We find the effective coupling constant \(g\) with quantum corrections (one loop) to obey \[\frac{1}{g^2} = \frac{1}{\bar{g}^2}- \frac{11N}{3} \frac{1}{(4\pi)^2}2\ln \left( \frac{\Lambda}{\mu} \right).\] In particular, the effective coupling constant depdends on the infrared regulator scale \(\mu\)!

If we would have done the calculation at non-vanishing external momenta, a corresponding scale would have appeared instead of \(\mu\) naturally. Renormalized coupling constants are scale-dependent as a consequence of quantum fluctuatuions! For Yang-Mills theory, such quantum fluctuations are particularly important because the gluons are massless.

The logarithmic derivative of the coupling constant with respect to the infrared scale is called the beta function, \[\mu \frac{\partial}{\partial \mu} g = \beta(g) = - \frac{g^3}{(4\pi)^2} \left[ \frac{11}{3}N \right].\] This is in fact the renormalization group equation for the coupling constant of \(SU(N)\) gauge theory at one loop, and so far without fermions in the adjoint representation.

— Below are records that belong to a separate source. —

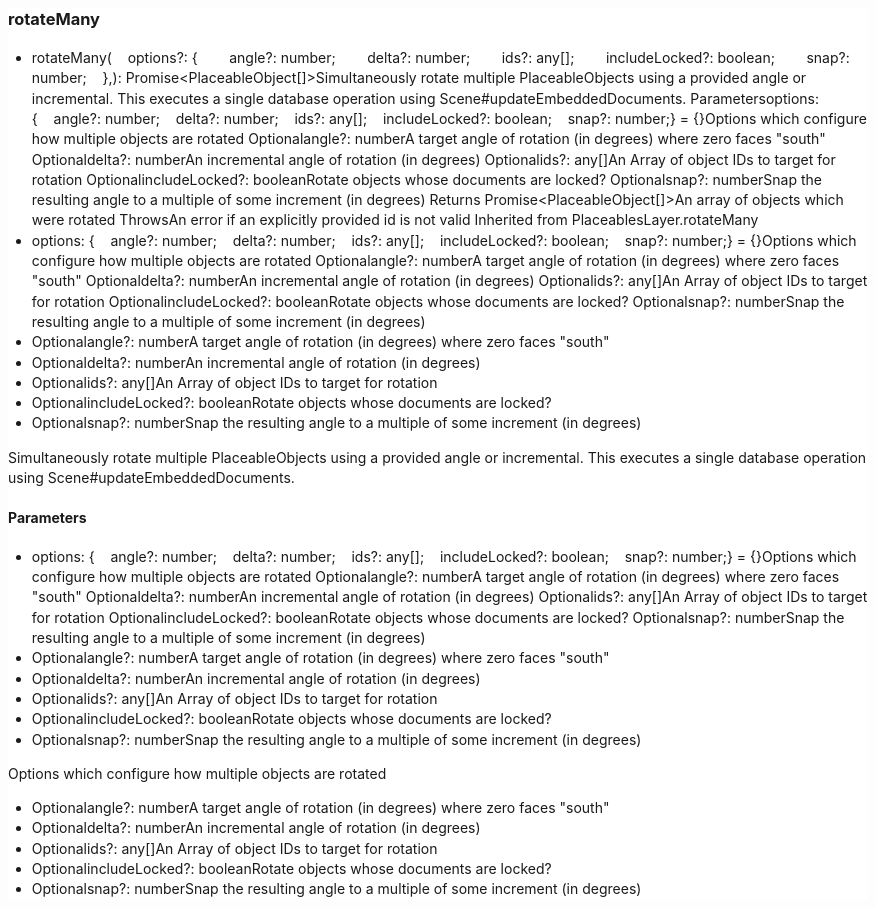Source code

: 
### rotateMany

- rotateMany(    options?: {        angle?: number;        delta?: number;        ids?: any[];        includeLocked?: boolean;        snap?: number;    },): Promise<PlaceableObject[]>Simultaneously rotate multiple PlaceableObjects using a provided angle or incremental.
This executes a single database operation using Scene#updateEmbeddedDocuments.
Parametersoptions: {    angle?: number;    delta?: number;    ids?: any[];    includeLocked?: boolean;    snap?: number;} = {}Options which configure how multiple objects are rotated
Optionalangle?: numberA target angle of rotation (in degrees) where zero faces "south"
Optionaldelta?: numberAn incremental angle of rotation (in degrees)
Optionalids?: any[]An Array of object IDs to target for rotation
OptionalincludeLocked?: booleanRotate objects whose documents are locked?
Optionalsnap?: numberSnap the resulting angle to a multiple of some increment (in degrees)
Returns Promise<PlaceableObject[]>An array of objects which were rotated
ThrowsAn error if an explicitly provided id is not valid
Inherited from PlaceablesLayer.rotateMany
- options: {    angle?: number;    delta?: number;    ids?: any[];    includeLocked?: boolean;    snap?: number;} = {}Options which configure how multiple objects are rotated
Optionalangle?: numberA target angle of rotation (in degrees) where zero faces "south"
Optionaldelta?: numberAn incremental angle of rotation (in degrees)
Optionalids?: any[]An Array of object IDs to target for rotation
OptionalincludeLocked?: booleanRotate objects whose documents are locked?
Optionalsnap?: numberSnap the resulting angle to a multiple of some increment (in degrees)
- Optionalangle?: numberA target angle of rotation (in degrees) where zero faces "south"
- Optionaldelta?: numberAn incremental angle of rotation (in degrees)
- Optionalids?: any[]An Array of object IDs to target for rotation
- OptionalincludeLocked?: booleanRotate objects whose documents are locked?
- Optionalsnap?: numberSnap the resulting angle to a multiple of some increment (in degrees)

Simultaneously rotate multiple PlaceableObjects using a provided angle or incremental.
This executes a single database operation using Scene#updateEmbeddedDocuments.


#### Parameters

- options: {    angle?: number;    delta?: number;    ids?: any[];    includeLocked?: boolean;    snap?: number;} = {}Options which configure how multiple objects are rotated
Optionalangle?: numberA target angle of rotation (in degrees) where zero faces "south"
Optionaldelta?: numberAn incremental angle of rotation (in degrees)
Optionalids?: any[]An Array of object IDs to target for rotation
OptionalincludeLocked?: booleanRotate objects whose documents are locked?
Optionalsnap?: numberSnap the resulting angle to a multiple of some increment (in degrees)
- Optionalangle?: numberA target angle of rotation (in degrees) where zero faces "south"
- Optionaldelta?: numberAn incremental angle of rotation (in degrees)
- Optionalids?: any[]An Array of object IDs to target for rotation
- OptionalincludeLocked?: booleanRotate objects whose documents are locked?
- Optionalsnap?: numberSnap the resulting angle to a multiple of some increment (in degrees)

Options which configure how multiple objects are rotated

- Optionalangle?: numberA target angle of rotation (in degrees) where zero faces "south"
- Optionaldelta?: numberAn incremental angle of rotation (in degrees)
- Optionalids?: any[]An Array of object IDs to target for rotation
- OptionalincludeLocked?: booleanRotate objects whose documents are locked?
- Optionalsnap?: numberSnap the resulting angle to a multiple of some increment (in degrees)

More generally, for \(\text{SU}(N)\) gauge theory, with \(n_f\) massless Dirac fermions in the fundamental representation, the beta function is \[\beta(g) = - \frac{g^3}{(4\pi)^2}\left[ \frac{11}{3} N - \frac{2}{3} n_f \right].\] Specifically for QCD, one has \(N=3\), and at high energies where all quarks can be counted massless, \(n_f=6\). The beta function is then \[\beta(g) = - \frac{g^3}{(4\pi)^2}\left[11-4 \right].\]

Asymptotic freedom

A very interesting property of non-Abelian gauge theories is that for small enough \(n_f\), the beta function is negative, \(\beta(g)<0\). This implies that the coupling becomes weaker at higher momentum scale!

The coupling constant flows into a fixed point at \(g=0\). This property is called asymptotic freedom. At asymptotically large momenta, the theory becomes free.

While QCD as a quantum field theory becomes non-interacting or free at very high energies, the renormalization group beta function also tells that it becomes very strongly interacting at small energies, or in the infrared regime.

Solution to one-loop flow equation*

In terms of the combination \[\alpha_s = \frac{g^2}{4\pi}\] we obtain \[\mu^2\frac{\partial}{\partial\mu^2} \alpha_s(\mu) = \frac{\alpha_s(\mu)^2}{4\pi} \left[ \frac{11}{3}N-\frac{2}{3}n_f \right],\] or \[\mu^2 \frac{\partial}{\partial \mu^2} \left(\frac{4\pi}{\alpha_2}\right) = - \left[ \frac{11}{3}N-\frac{2}{3}n_f \right].\] This can be easily solved, \[\frac{4\pi}{\alpha_s(\mu)} - \frac{4\pi}{\alpha_s(\Lambda)} = \left[ \frac{11}{3}N-\frac{2}{3}n_f \right] \ln\left( \mu^2 / \Lambda^2 \right)\] Imagine we start with some coupling \(\alpha_s(\mu)\) at a scale \(\mu\) and take \(\Lambda\) to be smaller and increase the ratio \(\mu^2/\Lambda^2\). The coupling \(\alpha_s(\Lambda)\) becomes larger and larger until a divergence \(\alpha_s(\Lambda)\to \infty\) some scale, which is by convention called \(\Lambda_\text{QCD}\). We find the solution to the one-loop flow equation \[\alpha_s(\mu) = \frac{4\pi}{\left[ \frac{11}{3}N-\frac{2}{3}n_f \right] \ln\left( \mu^2 / \Lambda_\text{QCD}^2 \right)}.\] One should keep in mind that perturbation theory breaks down when \(\alpha_s\) becomes too large. It is only applicable at large energies \(\mu\gg \Lambda_\text{QCD}\).